_DIRECTIONS_
Swap "Relay" for "State" in everything from the line containing "Traffic: Pressure from" down to the line containing "Shows: 127.2 (kWh)", keeping all other wording unchanged. Return only those lines, without the pictures.

_AVAILABLE DATA_
⁂
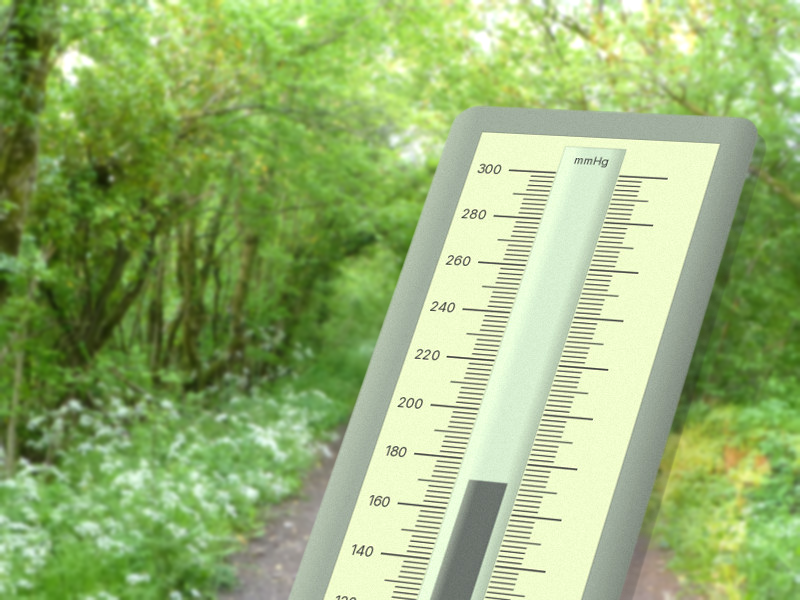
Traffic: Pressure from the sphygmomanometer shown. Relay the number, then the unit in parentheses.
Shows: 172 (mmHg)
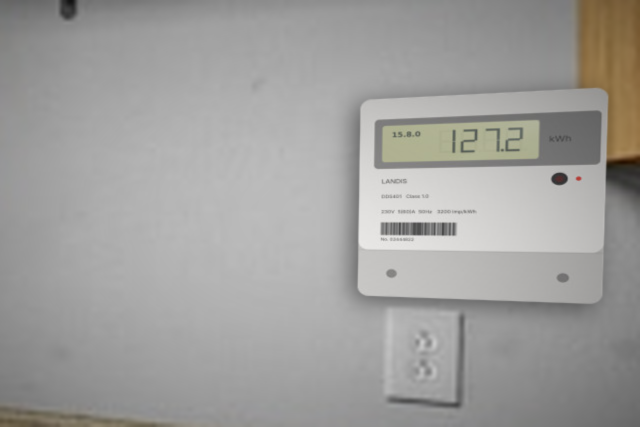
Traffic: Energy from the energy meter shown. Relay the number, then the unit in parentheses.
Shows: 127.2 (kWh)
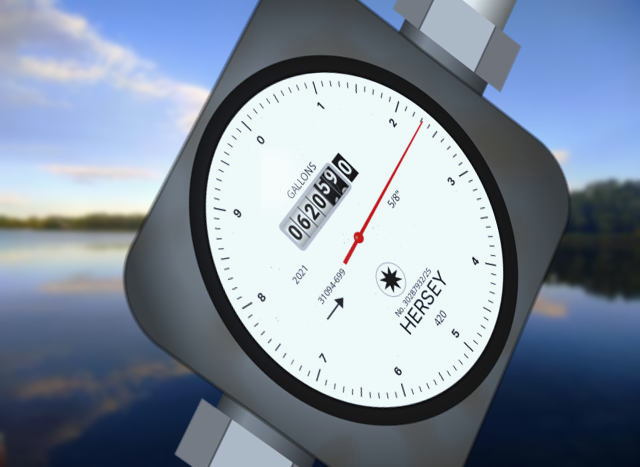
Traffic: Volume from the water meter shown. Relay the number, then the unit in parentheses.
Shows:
⁂
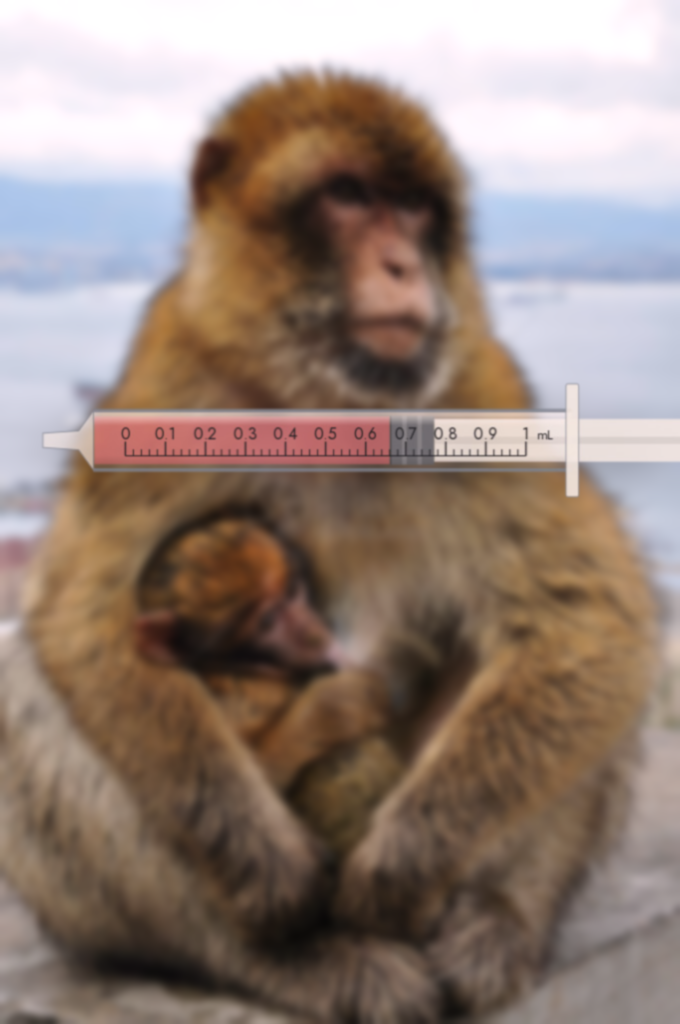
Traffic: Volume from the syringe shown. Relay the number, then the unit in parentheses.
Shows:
⁂
_EXERCISE RESULT_
Traffic: Pressure from the sphygmomanometer shown. State the number, then the unit in parentheses.
Shows: 172 (mmHg)
Traffic: Energy from the energy meter shown. State the number, then the unit in parentheses.
Shows: 127.2 (kWh)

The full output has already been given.